Task details —
Please reproduce the whole listing without altering anything.

Records for this exercise —
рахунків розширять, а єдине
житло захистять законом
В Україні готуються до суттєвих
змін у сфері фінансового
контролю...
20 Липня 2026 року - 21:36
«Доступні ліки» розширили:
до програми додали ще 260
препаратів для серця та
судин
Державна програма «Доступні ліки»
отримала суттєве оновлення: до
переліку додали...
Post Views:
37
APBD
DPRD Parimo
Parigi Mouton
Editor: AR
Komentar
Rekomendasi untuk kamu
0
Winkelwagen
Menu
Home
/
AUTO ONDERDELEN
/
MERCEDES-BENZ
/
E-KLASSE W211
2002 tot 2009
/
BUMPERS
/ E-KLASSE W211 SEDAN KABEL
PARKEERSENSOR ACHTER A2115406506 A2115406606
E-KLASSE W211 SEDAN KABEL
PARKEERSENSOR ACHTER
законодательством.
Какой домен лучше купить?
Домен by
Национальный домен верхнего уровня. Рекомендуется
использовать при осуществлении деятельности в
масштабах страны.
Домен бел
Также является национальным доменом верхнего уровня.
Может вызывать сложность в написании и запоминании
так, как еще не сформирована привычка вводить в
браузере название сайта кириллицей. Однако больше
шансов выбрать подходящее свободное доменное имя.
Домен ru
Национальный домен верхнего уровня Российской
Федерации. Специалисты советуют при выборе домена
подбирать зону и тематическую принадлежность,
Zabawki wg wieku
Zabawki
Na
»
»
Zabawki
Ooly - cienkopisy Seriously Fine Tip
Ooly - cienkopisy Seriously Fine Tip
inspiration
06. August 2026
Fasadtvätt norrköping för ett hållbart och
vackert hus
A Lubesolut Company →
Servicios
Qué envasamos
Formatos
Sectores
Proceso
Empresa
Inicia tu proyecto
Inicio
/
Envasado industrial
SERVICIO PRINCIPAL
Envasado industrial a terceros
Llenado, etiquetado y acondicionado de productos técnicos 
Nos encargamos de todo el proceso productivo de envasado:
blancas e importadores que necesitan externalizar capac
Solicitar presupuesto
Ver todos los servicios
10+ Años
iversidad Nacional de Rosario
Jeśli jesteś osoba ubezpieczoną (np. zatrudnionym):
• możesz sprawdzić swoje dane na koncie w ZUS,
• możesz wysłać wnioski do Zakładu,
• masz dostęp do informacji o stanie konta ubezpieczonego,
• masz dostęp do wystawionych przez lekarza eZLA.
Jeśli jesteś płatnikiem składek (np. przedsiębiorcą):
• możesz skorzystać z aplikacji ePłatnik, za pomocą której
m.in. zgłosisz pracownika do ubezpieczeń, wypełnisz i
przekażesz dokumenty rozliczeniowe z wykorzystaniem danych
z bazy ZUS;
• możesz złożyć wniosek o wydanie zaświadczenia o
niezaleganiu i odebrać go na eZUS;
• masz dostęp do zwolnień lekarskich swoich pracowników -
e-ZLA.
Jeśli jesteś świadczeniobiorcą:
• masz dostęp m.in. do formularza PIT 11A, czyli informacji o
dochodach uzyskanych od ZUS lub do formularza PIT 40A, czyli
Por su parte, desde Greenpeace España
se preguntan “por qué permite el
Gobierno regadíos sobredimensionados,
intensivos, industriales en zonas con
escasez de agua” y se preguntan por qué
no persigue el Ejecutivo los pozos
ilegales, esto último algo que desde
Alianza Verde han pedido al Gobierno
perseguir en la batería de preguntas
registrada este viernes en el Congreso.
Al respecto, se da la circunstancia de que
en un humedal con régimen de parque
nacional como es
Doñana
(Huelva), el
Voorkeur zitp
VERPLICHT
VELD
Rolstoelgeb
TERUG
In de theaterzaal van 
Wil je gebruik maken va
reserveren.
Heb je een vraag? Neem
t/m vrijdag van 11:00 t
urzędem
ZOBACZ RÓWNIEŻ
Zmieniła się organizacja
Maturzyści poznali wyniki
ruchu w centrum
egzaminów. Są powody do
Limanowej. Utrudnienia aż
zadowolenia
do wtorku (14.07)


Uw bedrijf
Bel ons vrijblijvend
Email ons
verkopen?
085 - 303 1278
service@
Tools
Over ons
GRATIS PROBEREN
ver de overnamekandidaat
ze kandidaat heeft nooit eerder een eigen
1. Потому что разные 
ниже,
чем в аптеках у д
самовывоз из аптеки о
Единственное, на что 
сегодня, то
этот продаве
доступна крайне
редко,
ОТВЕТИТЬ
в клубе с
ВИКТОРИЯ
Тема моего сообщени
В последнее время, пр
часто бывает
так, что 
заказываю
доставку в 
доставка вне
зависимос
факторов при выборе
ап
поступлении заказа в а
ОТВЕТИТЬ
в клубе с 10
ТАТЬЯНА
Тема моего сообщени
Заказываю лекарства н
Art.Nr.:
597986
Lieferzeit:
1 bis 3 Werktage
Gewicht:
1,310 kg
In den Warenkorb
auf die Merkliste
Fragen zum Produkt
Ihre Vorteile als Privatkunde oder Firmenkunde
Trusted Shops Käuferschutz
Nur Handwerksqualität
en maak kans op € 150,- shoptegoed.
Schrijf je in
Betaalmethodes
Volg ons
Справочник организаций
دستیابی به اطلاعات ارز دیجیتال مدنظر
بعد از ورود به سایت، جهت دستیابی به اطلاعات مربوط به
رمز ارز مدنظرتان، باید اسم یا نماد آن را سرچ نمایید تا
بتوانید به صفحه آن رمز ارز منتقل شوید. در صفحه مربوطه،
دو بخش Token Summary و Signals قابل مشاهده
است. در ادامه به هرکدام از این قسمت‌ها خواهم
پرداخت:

Exercise answer —
рахунків розширять, а єдине
житло захистять законом
В Україні готуються до суттєвих
змін у сфері фінансового
контролю...
20 Липня 2026 року - 21:36
«Доступні ліки» розширили:
до програми додали ще 260
препаратів для серця та
судин
Державна програма «Доступні ліки»
отримала суттєве оновлення: до
переліку додали...
Post Views:
37
APBD
DPRD Parimo
Parigi Mouton
Editor: AR
Komentar
Rekomendasi untuk kamu
0
Winkelwagen
Menu
Home
/
AUTO ONDERDELEN
/
MERCEDES-BENZ
/
E-KLASSE W211
2002 tot 2009
/
BUMPERS
/ E-KLASSE W211 SEDAN KABEL
PARKEERSENSOR ACHTER A2115406506 A2115406606
E-KLASSE W211 SEDAN KABEL
PARKEERSENSOR ACHTER
законодательством.
Какой домен лучше купить?
Домен by
Национальный домен верхнего уровня. Рекомендуется
использовать при осуществлении деятельности в
масштабах страны.
Домен бел
Также является национальным доменом верхнего уровня.
Может вызывать сложность в написании и запоминании
так, как еще не сформирована привычка вводить в
браузере название сайта кириллицей. Однако больше
шансов выбрать подходящее свободное доменное имя.
Домен ru
Национальный домен верхнего уровня Российской
Федерации. Специалисты советуют при выборе домена
подбирать зону и тематическую принадлежность,
Zabawki wg wieku
Zabawki
Na
»
»
Zabawki
Ooly - cienkopisy Seriously Fine Tip
Ooly - cienkopisy Seriously Fine Tip
inspiration
06. August 2026
Fasadtvätt norrköping för ett hållbart och
vackert hus
A Lubesolut Company →
Servicios
Qué envasamos
Formatos
Sectores
Proceso
Empresa
Inicia tu proyecto
Inicio
/
Envasado industrial
SERVICIO PRINCIPAL
Envasado industrial a terceros
Llenado, etiquetado y acondicionado de productos técnicos 
Nos encargamos de todo el proceso productivo de envasado:
blancas e importadores que necesitan externalizar capac
Solicitar presupuesto
Ver todos los servicios
10+ Años
iversidad Nacional de Rosario
Jeśli jesteś osoba ubezpieczoną (np. zatrudnionym):
• możesz sprawdzić swoje dane na koncie w ZUS,
• możesz wysłać wnioski do Zakładu,
• masz dostęp do informacji o stanie konta ubezpieczonego,
• masz dostęp do wystawionych przez lekarza eZLA.
Jeśli jesteś płatnikiem składek (np. przedsiębiorcą):
• możesz skorzystać z aplikacji ePłatnik, za pomocą której
m.in. zgłosisz pracownika do ubezpieczeń, wypełnisz i
przekażesz dokumenty rozliczeniowe z wykorzystaniem danych
z bazy ZUS;
• możesz złożyć wniosek o wydanie zaświadczenia o
niezaleganiu i odebrać go na eZUS;
• masz dostęp do zwolnień lekarskich swoich pracowników -
e-ZLA.
Jeśli jesteś świadczeniobiorcą:
• masz dostęp m.in. do formularza PIT 11A, czyli informacji o
dochodach uzyskanych od ZUS lub do formularza PIT 40A, czyli
Por su parte, desde Greenpeace España
se preguntan “por qué permite el
Gobierno regadíos sobredimensionados,
intensivos, industriales en zonas con
escasez de agua” y se preguntan por qué
no persigue el Ejecutivo los pozos
ilegales, esto último algo que desde
Alianza Verde han pedido al Gobierno
perseguir en la batería de preguntas
registrada este viernes en el Congreso.
Al respecto, se da la circunstancia de que
en un humedal con régimen de parque
nacional como es
Doñana
(Huelva), el
Voorkeur zitp
VERPLICHT
VELD
Rolstoelgeb
TERUG
In de theaterzaal van 
Wil je gebruik maken va
reserveren.
Heb je een vraag? Neem
t/m vrijdag van 11:00 t
urzędem
ZOBACZ RÓWNIEŻ
Zmieniła się organizacja
Maturzyści poznali wyniki
ruchu w centrum
egzaminów. Są powody do
Limanowej. Utrudnienia aż
zadowolenia
do wtorku (14.07)


Uw bedrijf
Bel ons vrijblijvend
Email ons
verkopen?
085 - 303 1278
service@
Tools
Over ons
GRATIS PROBEREN
ver de overnamekandidaat
ze kandidaat heeft nooit eerder een eigen
1. Потому что разные 
ниже,
чем в аптеках у д
самовывоз из аптеки о
Единственное, на что 
сегодня, то
этот продаве
доступна крайне
редко,
ОТВЕТИТЬ
в клубе с
ВИКТОРИЯ
Тема моего сообщени
В последнее время, пр
часто бывает
так, что 
заказываю
доставку в 
доставка вне
зависимос
факторов при выборе
ап
поступлении заказа в а
ОТВЕТИТЬ
в клубе с 10
ТАТЬЯНА
Тема моего сообщени
Заказываю лекарства н
Art.Nr.:
597986
Lieferzeit:
1 bis 3 Werktage
Gewicht:
1,310 kg
In den Warenkorb
auf die Merkliste
Fragen zum Produkt
Ihre Vorteile als Privatkunde oder Firmenkunde
Trusted Shops Käuferschutz
Nur Handwerksqualität
en maak kans op € 150,- shoptegoed.
Schrijf je in
Betaalmethodes
Volg ons
Справочник организаций
دستیابی به اطلاعات ارز دیجیتال مدنظر
بعد از ورود به سایت، جهت دستیابی به اطلاعات مربوط به
رمز ارز مدنظرتان، باید اسم یا نماد آن را سرچ نمایید تا
بتوانید به صفحه آن رمز ارز منتقل شوید. در صفحه مربوطه،
دو بخش Token Summary و Signals قابل مشاهده
است. در ادامه به هرکدام از این قسمت‌ها خواهم
پرداخت:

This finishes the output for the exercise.